======== MATERIAL TO PROCESS

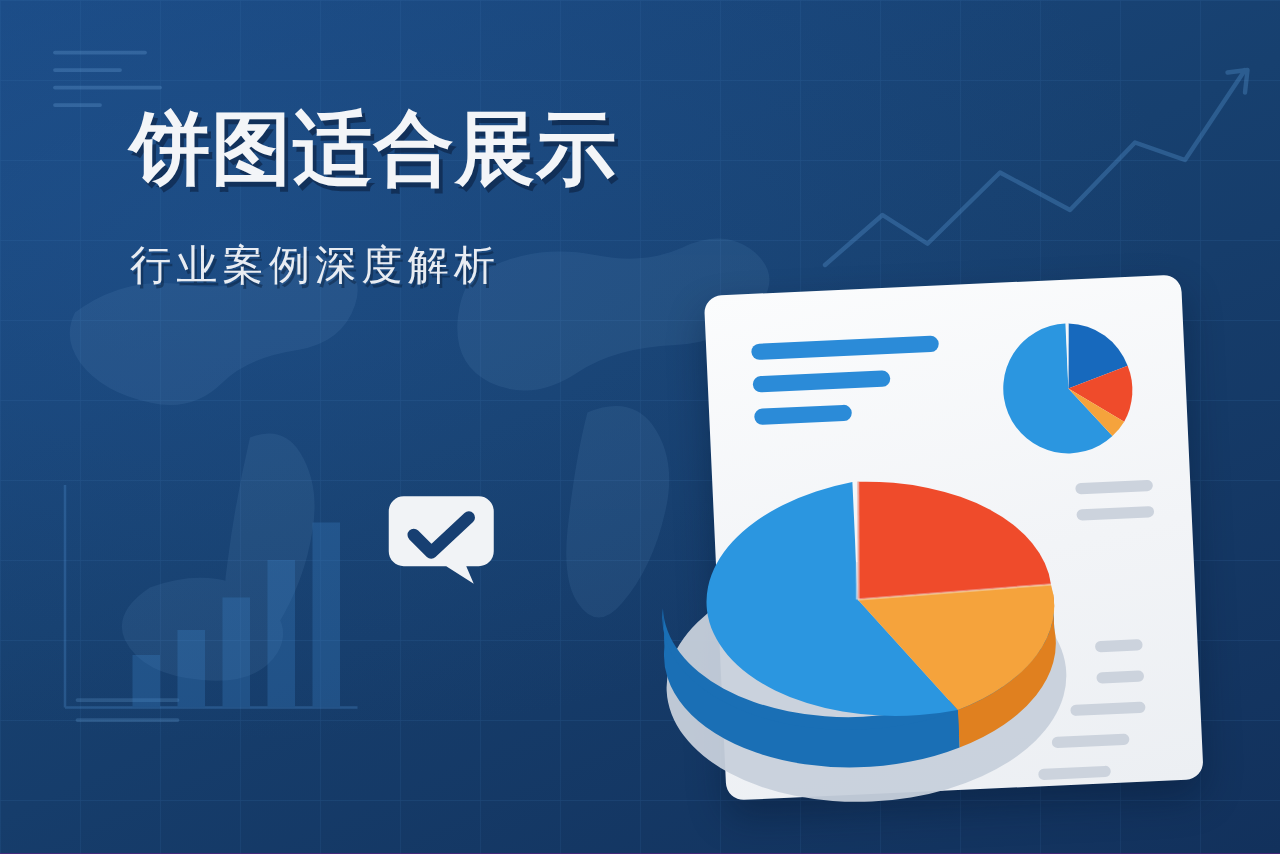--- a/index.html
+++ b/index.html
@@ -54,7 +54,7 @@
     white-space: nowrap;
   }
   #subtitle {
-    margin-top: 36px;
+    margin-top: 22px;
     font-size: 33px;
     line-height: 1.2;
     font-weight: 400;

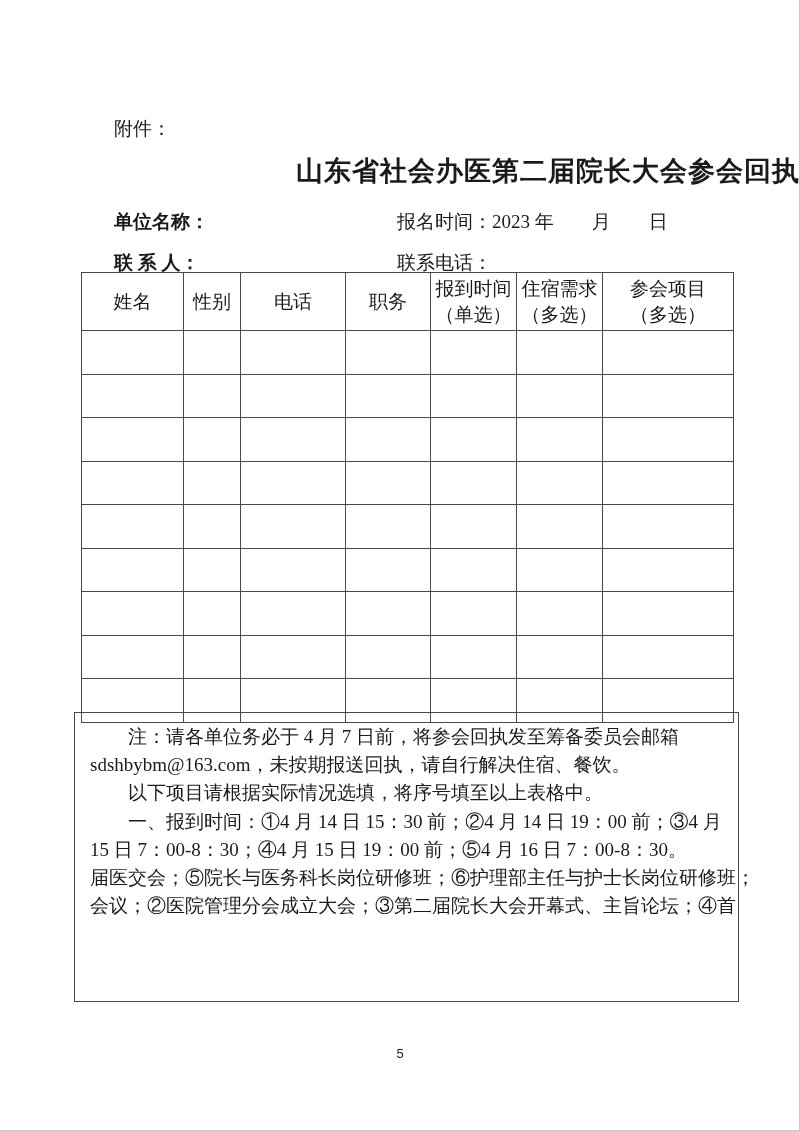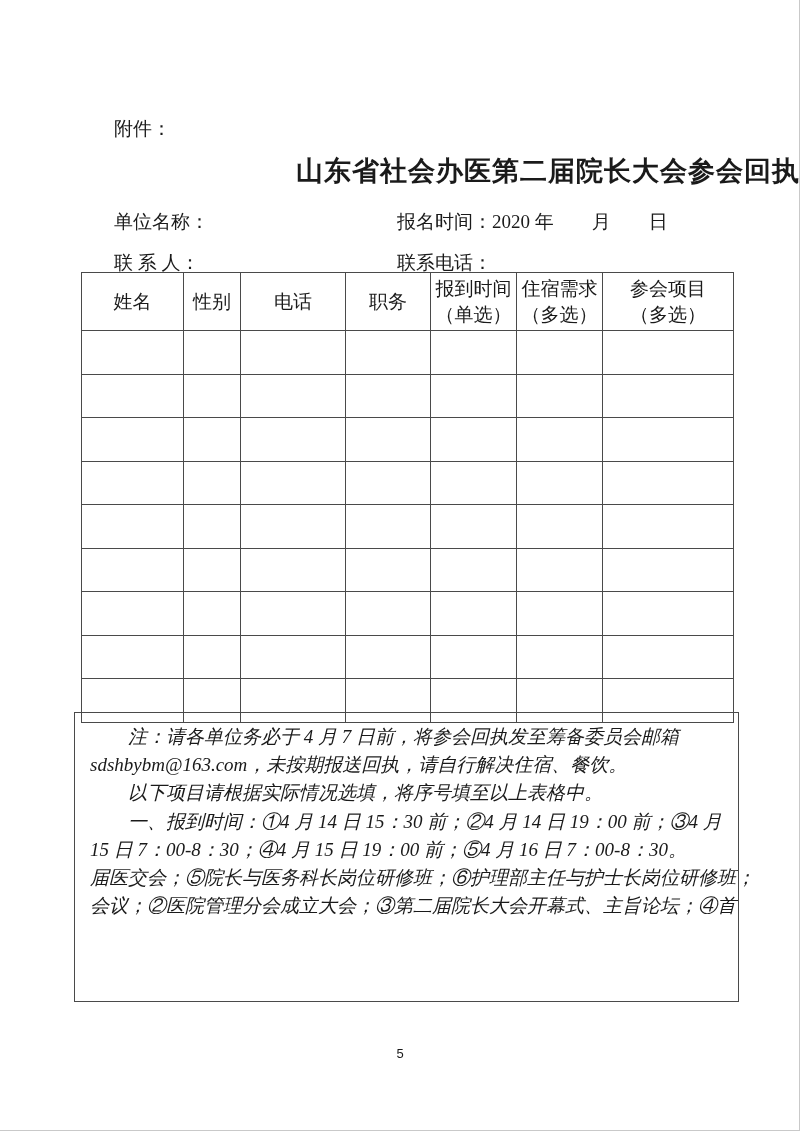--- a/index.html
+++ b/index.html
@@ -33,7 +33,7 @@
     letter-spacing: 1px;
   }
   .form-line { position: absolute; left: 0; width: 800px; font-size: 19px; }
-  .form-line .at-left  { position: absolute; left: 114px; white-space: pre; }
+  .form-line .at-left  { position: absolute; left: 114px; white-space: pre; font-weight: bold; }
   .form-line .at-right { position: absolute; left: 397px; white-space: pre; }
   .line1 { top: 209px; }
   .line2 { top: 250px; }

================

> **TASK REQUIREMENTS**:
Identify the lines of the entries containing the string "white". Copy each such line.

> **PROBLEM SOLUTION**:
     white-space: nowrap;
-  .form-line .at-left  { position: absolute; left: 114px; white-space: pre; }
+  .form-line .at-left  { position: absolute; left: 114px; white-space: pre; font-weight: bold; }
   .form-line .at-right { position: absolute; left: 397px; white-space: pre; }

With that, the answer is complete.